My last post was about processing some of the extra roosters I had. I put two birds in the freezer and the largest roo I put directly in a pot. I had decided to make Chicken Spaghetti out of him. I remember when I first moved to Texas and heard the term Chicken Spaghetti, I could not for the life of me figure why someone would add chicken to a red spaghetti sauce as that is what I imagined Chicken Spaghetti to be. But one day, at a church supper, I finally got a chance to taste this dish and is most definitely is not chicken in a red sauce. It is a lightly spiced and cheesy dish that is an excellent and tasty recipe to feed small armies, like a church supper, economically. Not only is it easy on the budget is also does not take a lot of time. This time, rather than feed a multitude, I was going to feed myself for a few weeks.
I put the rooster in a large pot and covered most of him with water. He was a good sized bird so part of him stuck up above the water no matter what way he was put in the pot. I turned the burner on a low/medium setting and kept an eye on him. I brought the water to a simmer and kept turning the bird until he cooked completely through and the meat was ready to fall off the bones. I then removed the bird to a large plate to cool.
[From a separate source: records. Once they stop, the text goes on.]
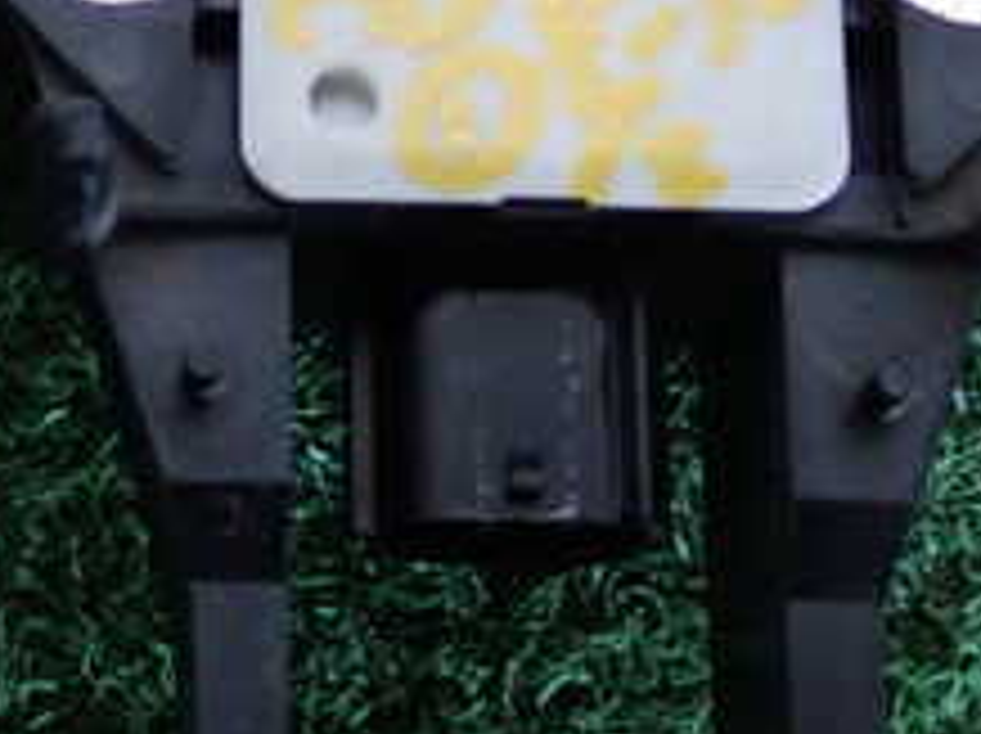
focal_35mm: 113
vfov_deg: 13.0
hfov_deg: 16.9
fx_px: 3199
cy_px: 180
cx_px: -81
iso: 500
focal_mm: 7.31
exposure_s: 1/40
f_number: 2.8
To the remaining liquid chicken broth I added a package of spaghetti. I allowed the spaghetti to cook as I removed the meat from the bones of the chicken. As you remove the meat you want to either pull it into smaller pieces or cut it into bite sized chunks. Once the spaghetti was cooked I took a look at the remaining liquid. I wanted a little water but not enough so that it was above the level of the cooked spaghetti. I poured off some of the broth until the liquid was about half the height of the layer of cooked noodles. Being always frugal I poured this into a container and added it to the dogs dinner that night.
To the cooked spaghetti and water I added one can of Cream of Chicken soup, one can of Rotel Diced Tomatoes & Green Chilies, without draining and about half a large brick of Velveeta. I have seen recipes that use Creme of Mushroom soup instead of the Chicken as well. You might have to try this recipe and just see what you prefer. I turned the heat off and also add the chicken meat and started stirring. You want to keep stirring until the cheese is melted and everything is evenly distributed. I do a taste test at this time and if not enough cheese I add more Velveeta.
Once everything was mixed I scooped portions into some plastic containers.Then I let them sit and cool a bit before I put them in the freezer. I ended up with 11 containers for lunches. That will feed me for the next two weeks. considering the amount of time I am spending in the garden these days, it is nice I will not have to spend an afternoon making up lunches anytime soon.
In addition to the variation of using Creme of Mushroom I have also had Chicken Spaghetti with shredded Cheddar added to the top. Some people also add peppers or make a casserole out of this recipe. A search on Google will give several variations so you are sure to find one to suite you. I have always made this using an entire chicken as my starting point. If you live alone and do not want two weeks worth of food in the freezer, you may have to adapt the recipe using some store bought chicken breasts and reducing the amount of the other ingredients. No matter how this is made, it is delicious and worth trying.